It opens with Tony Stark joking it up with a bunch of soldiers in Afghanistan riding in a Humvee, which is shortly blown to smithereens. The film goes downhill from there, with ultra-hedonist Stark ultimately escaping his warlord captors (note they are
not jihadists but our 'allies') then manically working in his lab, partying in Dubai, and mostly experimenting with his suit.
A few minutes of plot emerge in the final sequence when we discover, surprise!, that Jeff Bridges' Daddy Warbucks lookalike character ordered him killed in order to take over the company, pissed even before Stark announced he was getting out of the weapons business. (Shades of liberal guilt-ridden foreign policy!)
By contrast, a very stark contrast if you'll pardon the pun, the Iron Man comics, which I read avidly as a teen, portrayed a real hero, one dedicated to fighting injustice, like most superheroes. He was a rich playboy, but that had a somewhat different meaning two generations ago. He didn't whine neurotically about his inner moral conflict. He didn't joke around in every frame. He didn't treat life as if it were a perpetual frat party that happened to include inventing astonishing technology from time to time.
My point is this: even the stuff that was bad (i.e. dull, mediocre, poorly executed) 50 years ago was lightyears ahead morally and artistically of all but the absolute best work of today.
Rose colored glasses? Selection bias? Watch and study enough of the period — apart from living consciously through the past 50 years, I've seen approximately 3,000 American films (90% of them pre-1965) — and any decent, honest person will come to the same inductive conclusion.

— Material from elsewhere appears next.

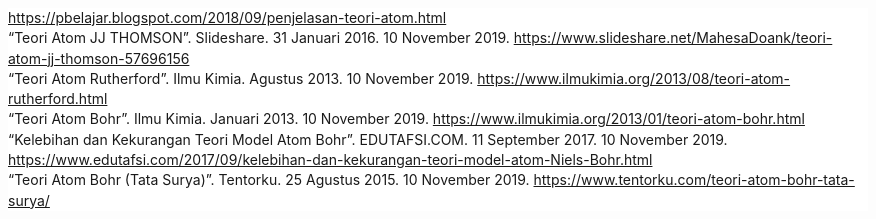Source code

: <a href='https://pbelajar.blogspot.com/2018/09/penjelasan-teori-atom.html' rel='nofollow' target='_blank' title='Kelebihan dan Kelemahan Teori Atom Dalton Thomson Rutherford Bohr dan Mekanika Kuantum'>https://pbelajar.blogspot.com/2018/09/penjelasan-teori-atom.html</a><br/>“Teori Atom JJ THOMSON”. Slideshare. 31 Januari 2016. 10 November 2019. <a href='https://www.slideshare.net/MahesaDoank/teori-atom-jj-thomson-57696156' rel='nofollow' target='_blank' title='Teori Atom JJ THOMSON'>https://www.slideshare.net/MahesaDoank/teori-atom-jj-thomson-57696156</a><br/>“Teori Atom Rutherford”. Ilmu Kimia. Agustus 2013. 10 November 2019. <a href='https://www.ilmukimia.org/2013/08/teori-atom-rutherford.html' rel='nofollow' target='_blank' title='Teori Atom Rutherford'>https://www.ilmukimia.org/2013/08/teori-atom-rutherford.html</a><br/>“Teori Atom Bohr”. Ilmu Kimia. Januari 2013. 10 November 2019. <a href='https://www.ilmukimia.org/2013/01/teori-atom-bohr.html' rel='nofollow' target='_blank' title='Teori Atom Bohr'>https://www.ilmukimia.org/2013/01/teori-atom-bohr.html</a><br/>“Kelebihan dan Kekurangan Teori Model Atom Bohr”. EDUTAFSI.COM. 11 September 2017. 10 November 2019. <a href='https://www.edutafsi.com/2017/09/kelebihan-dan-kekurangan-teori-model-atom-Niels-Bohr.html' rel='nofollow' target='_blank' title='Kelebihan dan Kekurangan Teori Model Atom Bohr'>https://www.edutafsi.com/2017/09/kelebihan-dan-kekurangan-teori-model-atom-Niels-Bohr.html</a><br/>“Teori Atom Bohr (Tata Surya)”. Tentorku. 25 Agustus 2015. 10 November 2019. <a href='https://www.tentorku.com/teori-atom-bohr-tata-surya/' rel='nofollow' target='_blank' title='Teori Atom Bohr (Tata Surya)'>https://www.tentorku.com/teori-atom-bohr-tata-surya/</a><br/>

There are those who claim, with some justification, that life wasn't really like the movies of 80-40 years ago. Perhaps that's true in many ways. They were movies, after all. But the fact that filmmakers chose to portray those characters in that way, doing those things, signifies a very different ethic and esthetic all by itself.
False alternative? Certainly. There's nothing in reality, including our own nature, that prevents us choosing a future better than anything in the past 2,000 years.
But the '40s and '50s, not to mention the 19th century, actually happened, so we know a relatively clean culture is possible. Rising above that level is a matter of inventing that which has never been seen, a daunting task at minimum. I'd bet it'll be a hundred years before the culture catches up to it again.